California's budget is almost never adopted by the legal deadline, but it was this year — in part because of a new simple-majority-vote requirement that left quarrelsome Republicans out of the discussion, and in part because daydreaming Democrats relied on a vaporous wish that the economy was going to improve and that the state would recoup $3.7 billion more in tax revenues than now seems likely. The shortfall is expected to trigger $2 billion in spending cuts, and Californians who think that's a good thing — that the cuts will impose needed fiscal discipline, or will force the state to make more responsible decisions, or will punish lazy freeloaders or greedy state workers — should wake up and smell the future...
...California is a wealthy state, with enough money and brains to create a future of opportunity and achievement for the next generation.
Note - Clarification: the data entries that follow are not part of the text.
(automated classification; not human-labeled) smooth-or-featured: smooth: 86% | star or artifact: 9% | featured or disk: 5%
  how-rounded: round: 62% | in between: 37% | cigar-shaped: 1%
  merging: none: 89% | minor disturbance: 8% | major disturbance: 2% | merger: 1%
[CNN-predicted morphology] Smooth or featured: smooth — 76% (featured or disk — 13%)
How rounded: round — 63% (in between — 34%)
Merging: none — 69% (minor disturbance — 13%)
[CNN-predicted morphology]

As we face these new triggered cuts and even deeper cuts in the coming year, Californians must now show whether we still have sufficient regard for each other and for our successors to invest a little more today for an abundant, and sustainable, future.
The Times ignores the costs of California's operation as a sanctuary state, which the Federation for American Immigration Reform (FAIR) estimates at $20 billion. Consider just one slice of that figure and the devastating effects that California's open borders policies have on taxpayers:
According to The Modesto Bee, the California correctional system spends $50,000 annually to house each prisoner. This translates to 10 percent of the entire state's budget -- more than double that of the immense California university system -- which is spent on prisoners.
The state prison system currently houses about 155,000 inmates, 21,000 of whom are illegal aliens. Thus, California is spending about $1,050,000,000 (one billion and fifty million dollars) on imprisonment of illegals alone.
There is only way out of this mess for California before cities and the state itself descend into bankruptcy and chaos: they must eradicate collective bargaining rights for public sector workers; they must terminate open borders policies that allow sanctuary cities to exist in California; and they must rein in the regulatory superstate that has sent businesses fleeing the state in record numbers.
The time is now, Californians. You don't have much time left to repair this mess. Reject the idiocy of the Los Angeles Times and the other leftists who have set the state on a course for economic collapse. Vote for freedom.